> Passage:
At Andariya, we care about music because it offers many dimensions in reflecting the ideas, concepts and variations in history. We met Dr. Ali Ibrahim Al Daw who works at the Institute for African Studies at the University of Khartoum. Dr. Ali was born in 1948 and began his studies at the faculty of architecture at the University of Khartoum and then transferred to study accounting, he graduated with a bachelor in Music in conjunction with his accounting degree. He then pursued a Master’s degree in Folklore from the University of Khartoum and began his work until today at the Institute. Dr. Al Daw published 8 books, 42 articles and attended about 40 international and local conferences, all of them about Music.
Andariya: What differentiates African music from other types in terms of style and scale?
Dr. Ali Al Daw: African music is unique on two levels: from a structural and a cultural point. To understand it we have to put it in context, as it enters into many aspects of African life like hunting, worship, asceticism, and entertainment. Music is often associated with other purposes; like some African tribes dance to music when a member passes away; it’s not an expression of grief but confronting death. In such a ritual they pledge that next year they will replace their lost one by a hundred of new children.
The functionality of African music does not require specific musical instruments. Everything that makes a sound is musical, such as: drums, bells and even oral sounds.

> Information supplied:
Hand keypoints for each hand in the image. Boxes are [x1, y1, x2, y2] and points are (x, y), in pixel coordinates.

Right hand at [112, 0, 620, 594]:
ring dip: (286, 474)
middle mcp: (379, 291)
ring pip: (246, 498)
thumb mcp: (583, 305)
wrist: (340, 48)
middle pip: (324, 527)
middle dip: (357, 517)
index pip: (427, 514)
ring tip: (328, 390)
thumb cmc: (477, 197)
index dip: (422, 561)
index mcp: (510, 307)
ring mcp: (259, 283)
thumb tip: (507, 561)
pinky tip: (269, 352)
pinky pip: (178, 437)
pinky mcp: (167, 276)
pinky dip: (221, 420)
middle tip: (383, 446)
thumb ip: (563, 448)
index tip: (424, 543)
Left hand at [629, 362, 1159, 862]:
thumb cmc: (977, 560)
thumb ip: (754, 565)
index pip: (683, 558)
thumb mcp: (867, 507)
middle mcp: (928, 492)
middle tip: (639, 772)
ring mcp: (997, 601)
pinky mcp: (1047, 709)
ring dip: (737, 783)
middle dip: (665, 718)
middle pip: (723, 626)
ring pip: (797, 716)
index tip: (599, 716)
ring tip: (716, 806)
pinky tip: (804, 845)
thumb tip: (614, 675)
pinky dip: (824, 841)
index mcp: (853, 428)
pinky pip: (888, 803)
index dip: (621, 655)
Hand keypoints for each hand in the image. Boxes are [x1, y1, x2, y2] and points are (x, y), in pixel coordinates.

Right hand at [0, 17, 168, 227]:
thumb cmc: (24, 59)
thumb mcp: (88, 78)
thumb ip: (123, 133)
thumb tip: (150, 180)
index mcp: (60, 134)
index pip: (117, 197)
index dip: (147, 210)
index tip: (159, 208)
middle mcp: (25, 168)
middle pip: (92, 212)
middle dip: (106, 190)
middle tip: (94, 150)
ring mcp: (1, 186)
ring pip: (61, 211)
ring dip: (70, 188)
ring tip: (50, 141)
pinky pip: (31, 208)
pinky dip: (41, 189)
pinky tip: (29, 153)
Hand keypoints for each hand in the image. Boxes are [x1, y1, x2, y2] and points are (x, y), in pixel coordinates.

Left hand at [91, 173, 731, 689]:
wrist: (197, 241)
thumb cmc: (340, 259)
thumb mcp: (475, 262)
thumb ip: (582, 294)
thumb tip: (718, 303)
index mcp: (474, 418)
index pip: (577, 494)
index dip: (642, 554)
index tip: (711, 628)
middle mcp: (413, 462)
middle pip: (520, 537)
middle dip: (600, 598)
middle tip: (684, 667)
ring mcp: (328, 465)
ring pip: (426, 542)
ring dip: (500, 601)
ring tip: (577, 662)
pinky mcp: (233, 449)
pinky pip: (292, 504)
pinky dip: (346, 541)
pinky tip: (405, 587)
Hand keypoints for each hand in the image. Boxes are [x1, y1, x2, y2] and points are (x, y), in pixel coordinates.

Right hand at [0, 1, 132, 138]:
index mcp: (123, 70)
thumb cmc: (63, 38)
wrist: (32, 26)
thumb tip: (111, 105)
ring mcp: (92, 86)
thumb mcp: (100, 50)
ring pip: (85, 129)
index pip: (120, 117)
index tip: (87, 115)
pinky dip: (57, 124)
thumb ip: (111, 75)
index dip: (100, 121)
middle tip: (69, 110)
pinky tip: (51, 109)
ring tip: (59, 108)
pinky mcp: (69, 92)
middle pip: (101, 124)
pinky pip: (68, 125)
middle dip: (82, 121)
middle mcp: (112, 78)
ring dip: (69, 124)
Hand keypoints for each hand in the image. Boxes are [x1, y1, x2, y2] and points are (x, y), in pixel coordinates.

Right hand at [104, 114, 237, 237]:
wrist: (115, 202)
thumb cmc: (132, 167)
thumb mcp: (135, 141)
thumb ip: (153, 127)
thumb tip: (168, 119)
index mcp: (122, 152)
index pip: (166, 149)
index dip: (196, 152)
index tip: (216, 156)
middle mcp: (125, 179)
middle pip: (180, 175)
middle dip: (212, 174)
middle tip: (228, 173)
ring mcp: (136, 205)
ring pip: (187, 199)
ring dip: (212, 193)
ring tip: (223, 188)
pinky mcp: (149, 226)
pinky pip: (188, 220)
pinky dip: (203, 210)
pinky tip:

> Exercise aim: Please reproduce the interview word for word, from "At Andariya, we" up to and including "style and scale?". The items play no part in what comes next.

> Solution:
At Andariya, we care about music because it offers many dimensions in reflecting the ideas, concepts and variations in history. We met Dr. Ali Ibrahim Al Daw who works at the Institute for African Studies at the University of Khartoum. Dr. Ali was born in 1948 and began his studies at the faculty of architecture at the University of Khartoum and then transferred to study accounting, he graduated with a bachelor in Music in conjunction with his accounting degree. He then pursued a Master’s degree in Folklore from the University of Khartoum and began his work until today at the Institute. Dr. Al Daw published 8 books, 42 articles and attended about 40 international and local conferences, all of them about Music.
Andariya: What differentiates African music from other types in terms of style and scale?